TASK MATERIAL below:

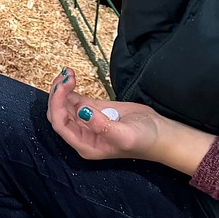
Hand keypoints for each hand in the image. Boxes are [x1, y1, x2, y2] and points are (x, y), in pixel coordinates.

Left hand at [47, 67, 163, 160]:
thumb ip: (102, 126)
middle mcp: (82, 134)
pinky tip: (71, 76)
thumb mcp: (125, 135)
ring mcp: (87, 120)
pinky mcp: (94, 109)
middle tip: (65, 77)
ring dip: (62, 88)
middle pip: (59, 114)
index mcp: (85, 145)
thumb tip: (82, 111)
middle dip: (57, 95)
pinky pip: (75, 98)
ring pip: (65, 104)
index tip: (63, 87)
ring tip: (68, 73)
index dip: (57, 105)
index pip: (61, 125)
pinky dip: (70, 87)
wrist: (161, 133)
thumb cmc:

End of TASK MATERIAL.

REQUIREMENT: Keep every word of the records above exactly, and return them with no pictures.

WRITTEN ANSWER:
Hand keypoints for each hand in the image. Boxes are [x1, y1, x2, y2] and points are (x, y), in pixel coordinates.

Left hand at [47, 67, 163, 160]:
thumb ip: (102, 126)
middle mcp: (82, 134)
pinky tip: (71, 76)
thumb mcp: (125, 135)
ring mcp: (87, 120)
pinky mcp: (94, 109)
middle tip: (65, 77)
ring dip: (62, 88)
middle pip: (59, 114)
index mcp: (85, 145)
thumb tip: (82, 111)
middle dip: (57, 95)
pinky pip: (75, 98)
ring pip: (65, 104)
index tip: (63, 87)
ring tip: (68, 73)
index dip: (57, 105)
index pip: (61, 125)
pinky dip: (70, 87)
wrist: (161, 133)
thumb cmc:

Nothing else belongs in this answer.